The actual laser part of the procedure takes twenty to ninety seconds. At the end of the procedure, a clear-bandage contact lens is placed over your eye to help keep you comfortable while the corneal epithelium regenerates (usually three to five days).
A typical PRK procedure takes about three to five minutes per eye. Operating on just one eye, or both eyes on the same day, is a decision to be made by the patient after discussing the pros and cons with the surgeon. Because the return of functional vision is prolonged under PRK, most surgeons prefer to wait at least one week before operating on the second eye.
Patients with certain corneal problems, such as an irregular corneal surface or a thin cornea, may be better candidates for PRK than for LASIK. The ultimate visual results are similar with PRK, although the recovery is somewhat prolonged in comparison.
One advantage of PRK over LASIK is that there is no risk of flap complications since no corneal flap is created. However, other potential complications of PRK are similar to those of LASIK. They include undercorrection, overcorrection, induced astigmatism, dry eye, haze, night glare and halos, loss of best corrected vision, infection or severe inflammation, and regression. Other disadvantages of PRK include the need for anti-inflammatory eye-drops for three months and the risk of corneal haze or scarring.

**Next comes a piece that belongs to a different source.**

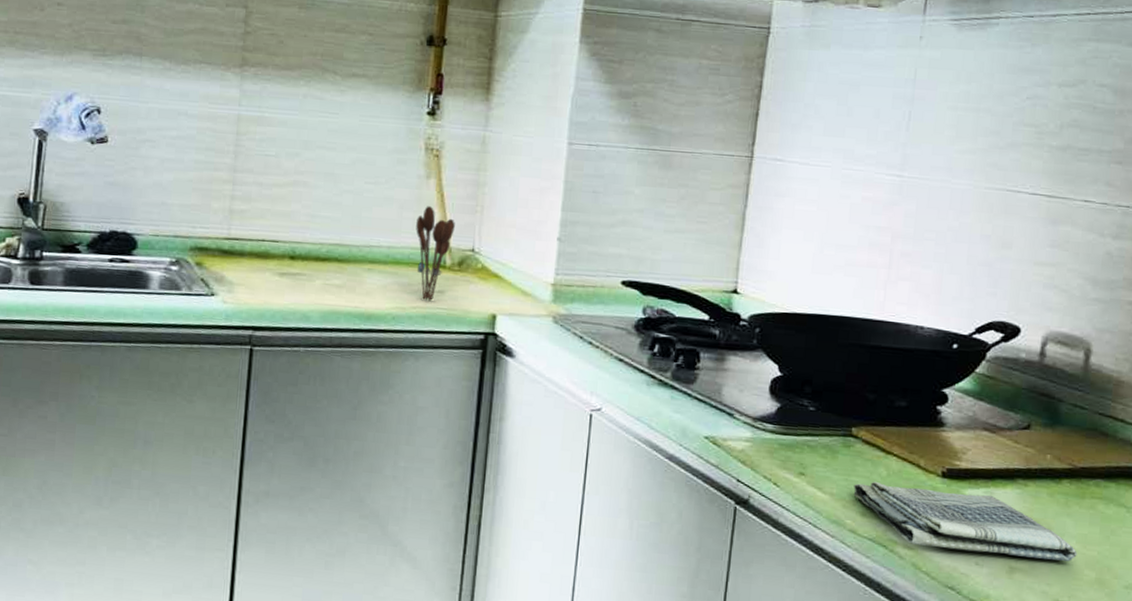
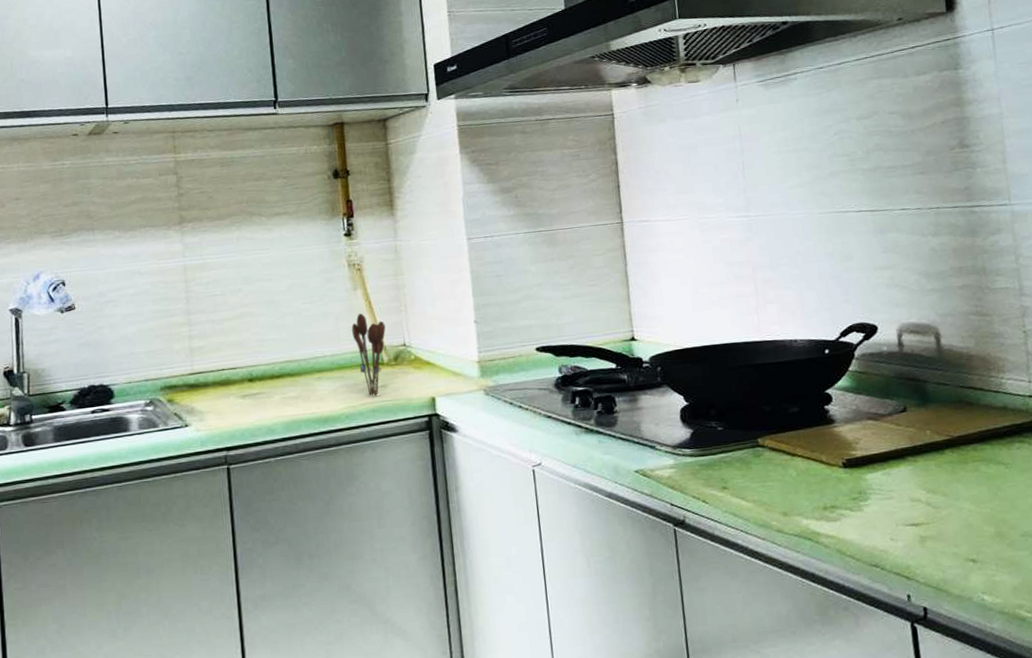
dish towel: present [853,481,1077,561] -> none [771,475,974,533]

Regression occurs when a person appears to be adequately treated on the first few postoperative visits, but over the next several weeks to months begins to return toward the original prescription. The amount of regression is usually small; however, occasionally it is visually significant and requires an enhancement procedure. The enhancement procedure is usually performed six to nine months after the original procedure. The time period before the return of optimal vision is significantly longer than with an enhancement after LASIK.